Sept. 7, 2013 – A Yes vote in the Sept. 18th Scottish independence referendum could lead to the UK losing its permanent Security Council seat and trigger wider reform of the 15-nation body.
There is precedent in favor of such a scenario not happening. Following the breakup of the USSR in 1991, Russia notified the UN that it would assume the USSR permanent seat in the Council and the 11 former Soviet republics also wrote in favor of Russia taking the USSR seat. That was before calls for Security Council reform began in earnest, in the mid-1990s.
And since the end of the Cold War, clamor for reform has grown – most recently because of the failure of the 15-nation body to act on the situation in Syria.
Privately, non-permanent members of the Council have complained they are locked out of decision making by the P5, and in the wider UN membership there is a push for more transparency and accountability from the Council.
By what current logic should Europe possess two of the five permanent veto-wielding seats on the Security Council is also increasingly asked while Africa and Latin America have none.
An independent Scotland and EU member states may support a downsized UK – which would presumably have a new name – holding on to the old UK seat, but countries that aspire to a permanent seat – such as Argentina, Brazil, India, Mexico, Nigeria, Turkey and South Africa – could see a Scottish Yes vote as an opportunity to change the status quo in an outdated UN.
This year’s high-level segment of the General Assembly opens on Sept. 22nd, four days after the Scottish poll, and if speeches from recent years are an indication there will be more calls for reform of the Security Council, and the result of the Sept. 18 referendum may give those calls more legs.
Moreover, the UN charter is in dire need of reform.

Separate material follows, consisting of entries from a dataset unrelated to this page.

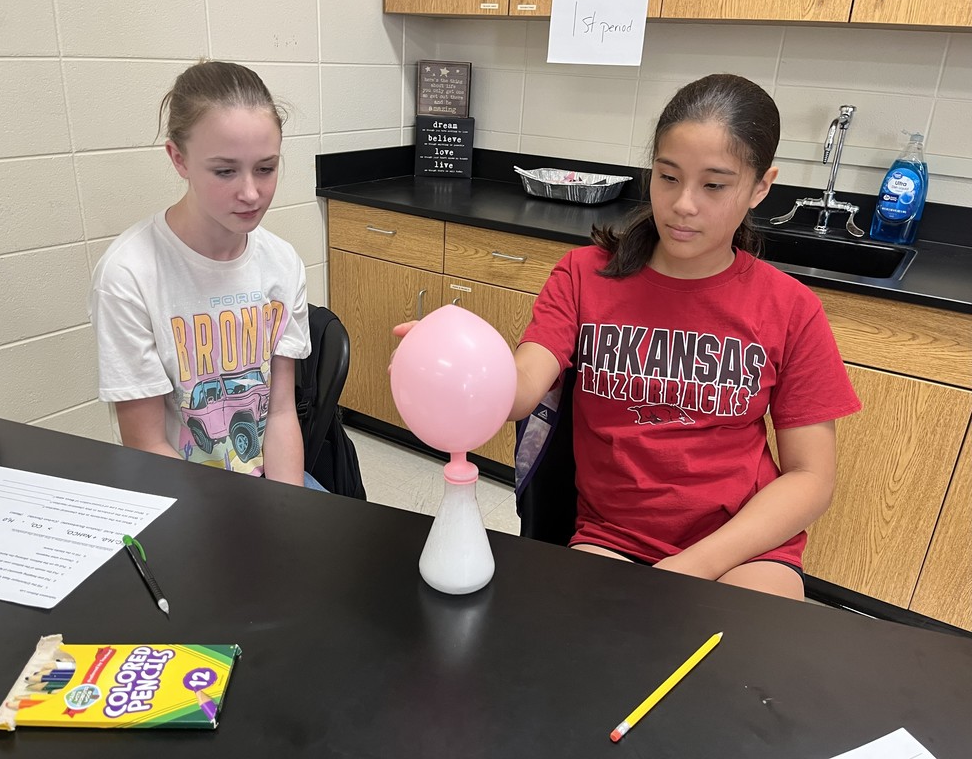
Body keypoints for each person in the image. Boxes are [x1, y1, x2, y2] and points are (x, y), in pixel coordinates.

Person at [397, 73, 860, 600]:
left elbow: (810, 478)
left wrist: (692, 566)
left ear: (760, 186)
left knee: (749, 665)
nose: (684, 204)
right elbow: (522, 385)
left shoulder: (791, 309)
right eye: (668, 177)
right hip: (611, 537)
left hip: (741, 548)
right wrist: (457, 361)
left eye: (714, 184)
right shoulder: (583, 275)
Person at [89, 60, 322, 489]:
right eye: (225, 171)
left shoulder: (282, 263)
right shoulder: (129, 274)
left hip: (265, 480)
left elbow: (281, 412)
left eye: (266, 168)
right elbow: (145, 445)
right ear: (179, 158)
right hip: (175, 490)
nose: (251, 192)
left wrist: (288, 511)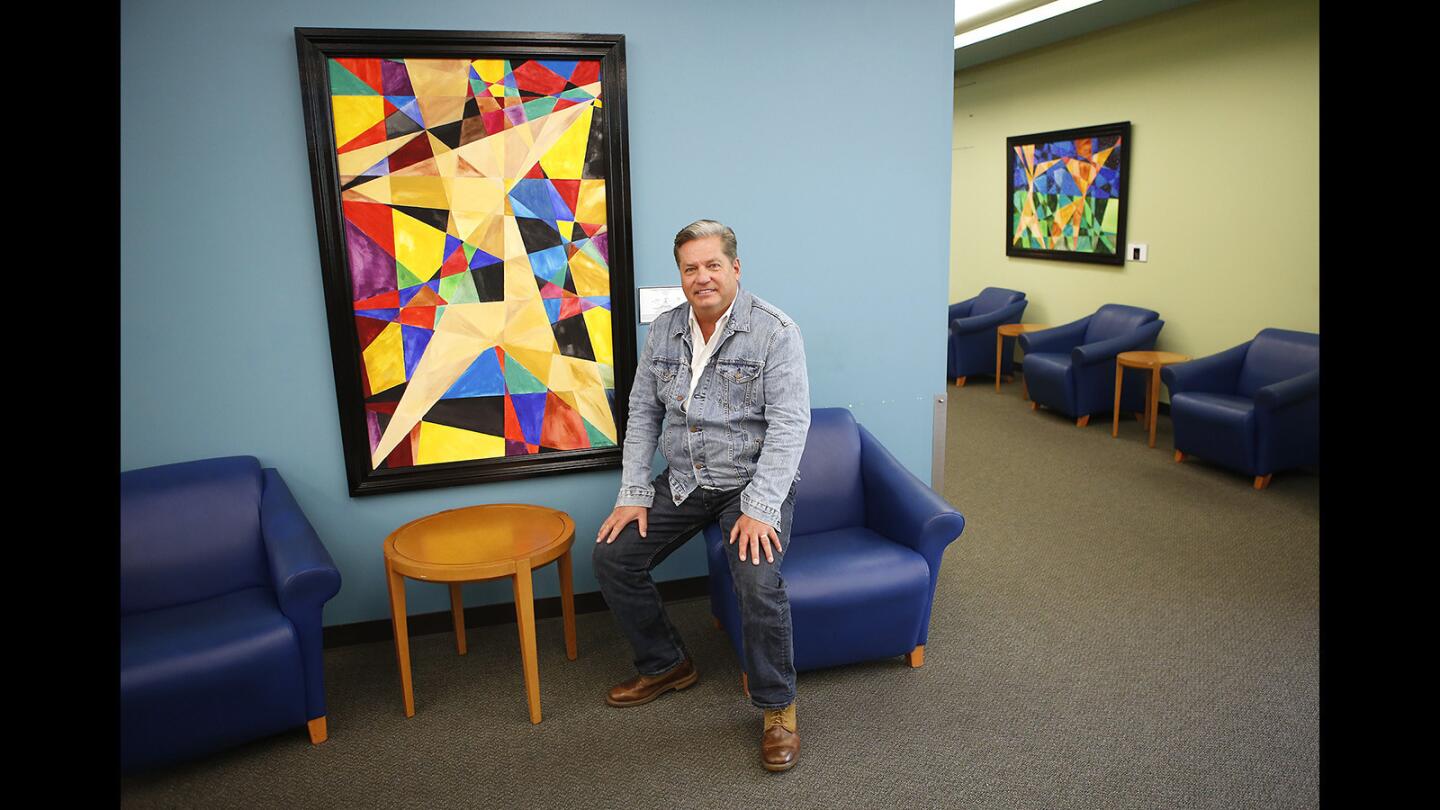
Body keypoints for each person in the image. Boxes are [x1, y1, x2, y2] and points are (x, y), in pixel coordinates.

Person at [592, 219, 811, 772]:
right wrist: (635, 491)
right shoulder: (664, 331)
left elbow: (790, 425)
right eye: (691, 268)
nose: (702, 277)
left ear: (735, 268)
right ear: (681, 276)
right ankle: (666, 664)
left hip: (751, 482)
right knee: (614, 555)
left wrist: (762, 509)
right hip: (688, 478)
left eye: (713, 265)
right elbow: (642, 411)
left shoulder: (776, 332)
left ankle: (777, 707)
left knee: (757, 580)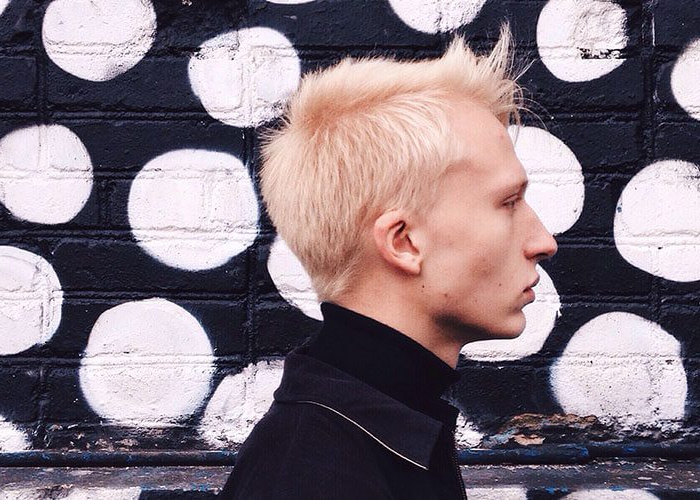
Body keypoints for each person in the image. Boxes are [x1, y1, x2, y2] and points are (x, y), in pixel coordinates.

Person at [218, 24, 558, 500]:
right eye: (507, 203)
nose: (543, 241)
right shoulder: (316, 476)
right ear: (403, 242)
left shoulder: (372, 429)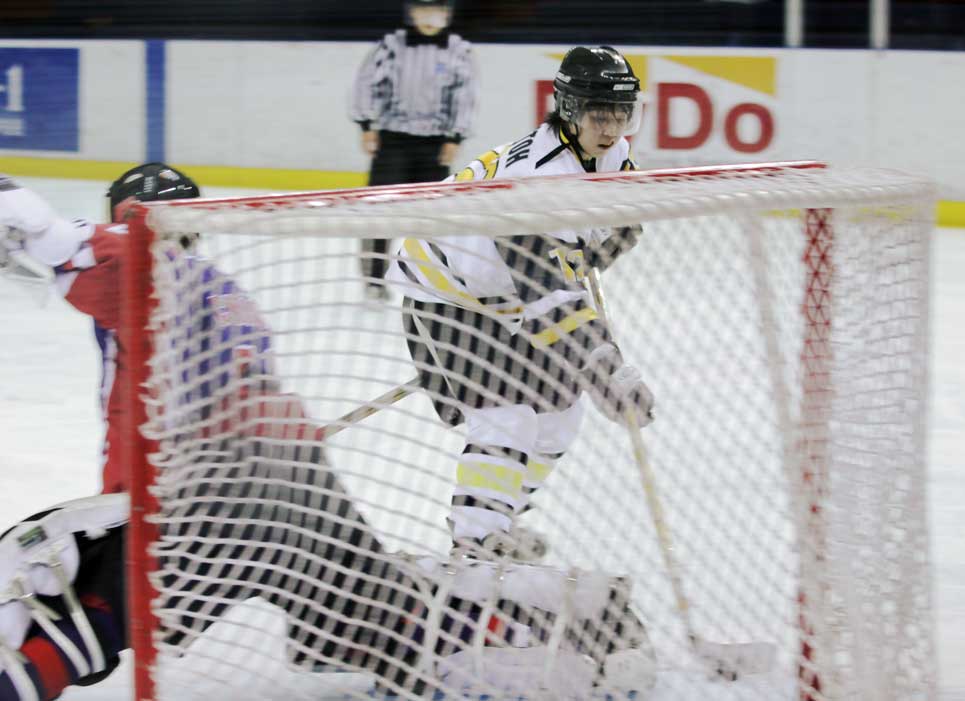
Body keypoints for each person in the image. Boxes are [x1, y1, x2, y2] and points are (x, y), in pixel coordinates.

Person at [0, 170, 656, 700]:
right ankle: (551, 621)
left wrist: (21, 210)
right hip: (291, 482)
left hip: (205, 495)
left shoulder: (148, 270)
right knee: (372, 609)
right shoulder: (221, 287)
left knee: (102, 605)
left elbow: (75, 244)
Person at [385, 46, 655, 560]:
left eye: (623, 114)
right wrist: (606, 367)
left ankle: (499, 517)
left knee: (559, 415)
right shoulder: (537, 178)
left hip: (505, 298)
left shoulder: (612, 153)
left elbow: (624, 225)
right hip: (444, 295)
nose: (613, 128)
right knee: (506, 415)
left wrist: (597, 247)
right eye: (600, 115)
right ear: (570, 110)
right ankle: (476, 541)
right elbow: (548, 295)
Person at [0, 163, 212, 494]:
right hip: (249, 476)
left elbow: (50, 236)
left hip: (155, 497)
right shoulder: (221, 287)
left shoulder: (134, 272)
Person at [350, 0, 479, 303]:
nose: (430, 18)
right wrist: (366, 123)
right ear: (412, 13)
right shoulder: (392, 45)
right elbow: (366, 82)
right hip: (392, 141)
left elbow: (465, 95)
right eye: (423, 10)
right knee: (379, 212)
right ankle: (374, 280)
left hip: (433, 145)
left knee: (433, 217)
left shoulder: (459, 50)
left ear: (447, 14)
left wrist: (455, 136)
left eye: (438, 11)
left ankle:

It still refers to Germany, Japan and Italy as enemy states and despite the succession of Russia to the USSR seat the charter still refers to the USSR, as well as the Republic of China, as holders of two of the permanent five seats.
But any change to the charter requires the consent of the P5 and they are united in upholding the status quo to hold on to their veto power and not open up the can of worms that could lead to the much needed reform the UN requires to reflect the world as it is today.
An independent Scotland would have to apply for membership of the UN, which should be an uncomplicated process.